Friday, 16 March 2012

The Mask Competition

In a bit of a rush today but I thought I’d mention the official ‘Richard Madeley Appreciation Society Mask Competition’. It’s the mask competition that everybody is talking about!

You might have noticed that with the help of ex-NASA scientists I’ve developed a mask to mark my spectacular return to the blogosphere. With this mask you too can pretend you have a Twitter account and write a blog. The mask was all Judy’s idea. One morning she turned to me and remarked ‘the world really couldn’t handle more than one of you’ and that put the idea in my head. The result is a full colour printer-friendly reproduction of my face but, depending on demand, I might yet release a second mask of the back of my head.

I’ll also be sending out prizes to anybody who can email me a photo of themselves wearing the mask in an interesting location. Please: no nude or swimwear photos unless you adhere to this website’s strict guidelines for adult-related material (you must be over 18, under 25, female, buxom yet lithe, preferably double jointed, and, if possible wearing rubber spats/stockings/earmuffs whilst in the nude or wearing swimwear).

The photographs will be used for my personal edification, though I reserve the right to use them in any way I see fit including (but not limited to) t-shirts, books, magazines, and blackmail.

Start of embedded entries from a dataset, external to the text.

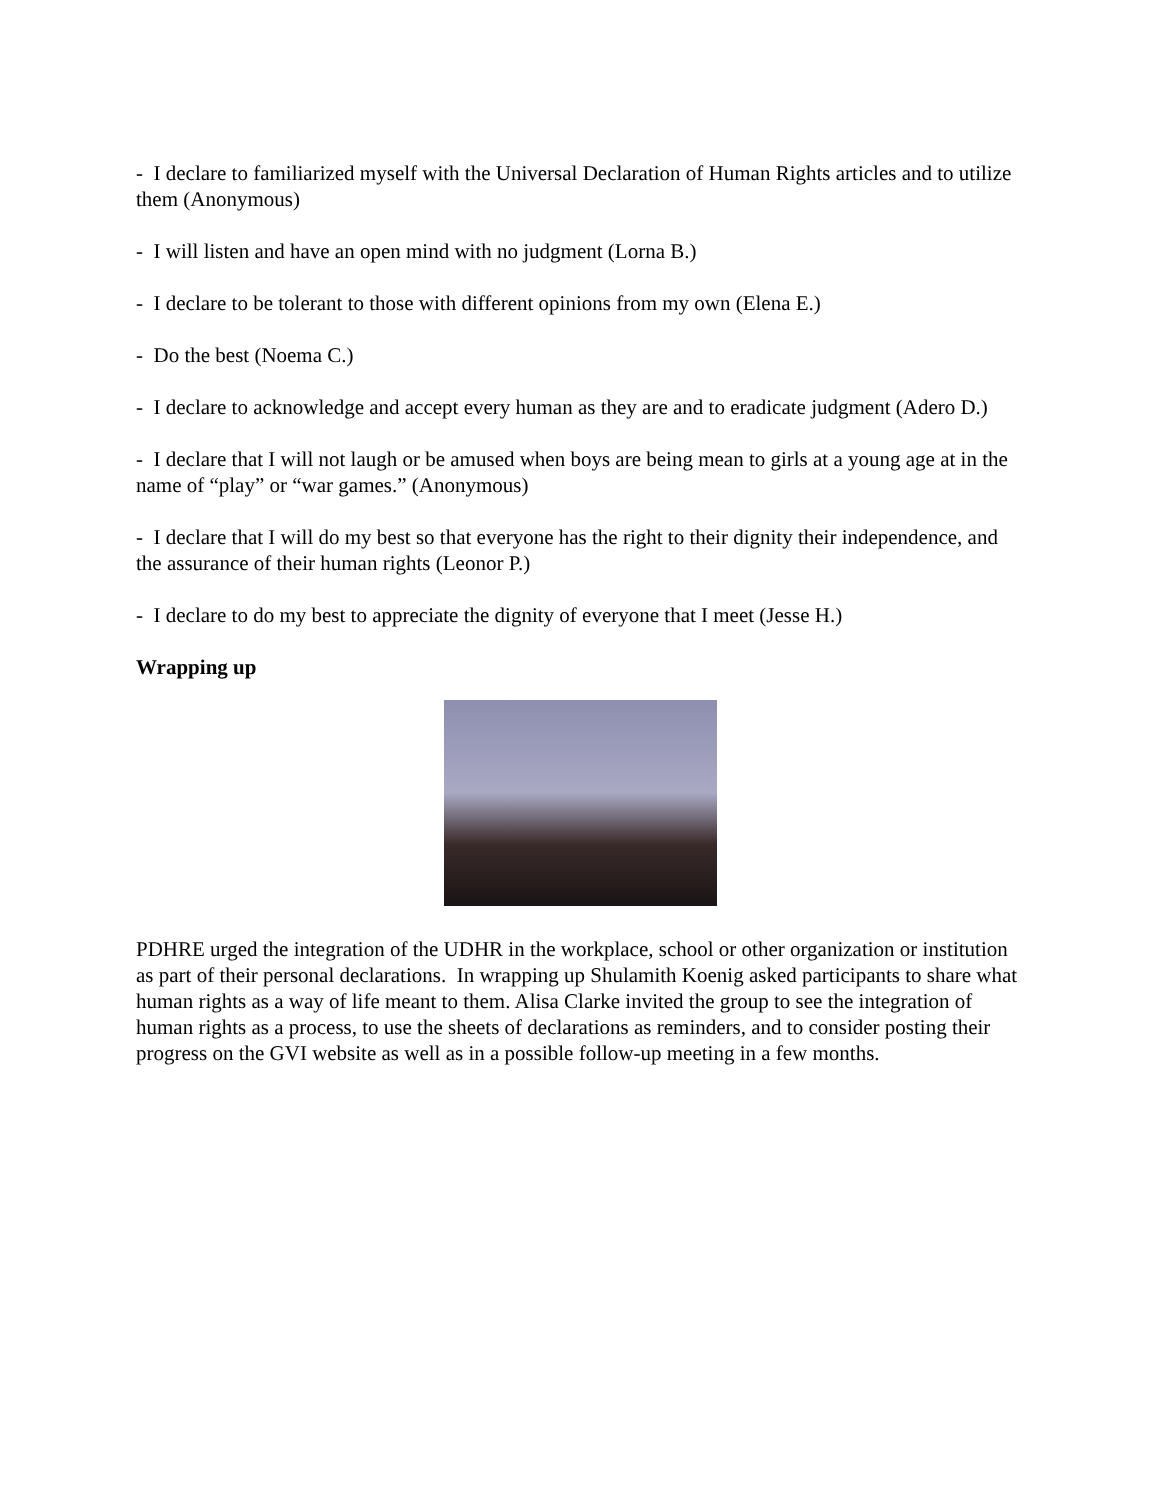- I declare to familiarized myself with the Universal Declaration of Human Rights articles and to utilize them (Anonymous)
- I will listen and have an open mind with no judgment (Lorna B.)
- I declare to be tolerant to those with different opinions from my own (Elena E.)
- Do the best (Noema C.)
- I declare to acknowledge and accept every human as they are and to eradicate judgment (Adero D.)
- I declare that I will not laugh or be amused when boys are being mean to girls at a young age at in the name of “play” or “war games.” (Anonymous)
- I declare that I will do my best so that everyone has the right to their dignity their independence, and the assurance of their human rights (Leonor P.)
- I declare to do my best to appreciate the dignity of everyone that I meet (Jesse H.)
Wrapping up
PDHRE urged the integration of the UDHR in the workplace, school or other organization or institution as part of their personal declarations. In wrapping up Shulamith Koenig asked participants to share what human rights as a way of life meant to them. Alisa Clarke invited the group to see the integration of human rights as a process, to use the sheets of declarations as reminders, and to consider posting their progress on the GVI website as well as in a possible follow-up meeting in a few months.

I’m still in a rush today but I took time to check my inbox and, lo and behold, I discover that somebody has actually sent me a photo of themselves wearing my mask! There are only a few problems I have with the photo, given my strict rules about adult-rated material. So, "Mr. J.", whoever you are, I thank you for the effort but ask that you keep your mobile phone snaps to yourself in future.


Mr J said...

Hey! You've photoshopped a vest and underpants onto it - not fair!

Uncle Dick Madeley said...

Very good, Mr. J. It's exactly as you sent it, though I was tempted by Judy's desperate pleading that I should blur your chest hair.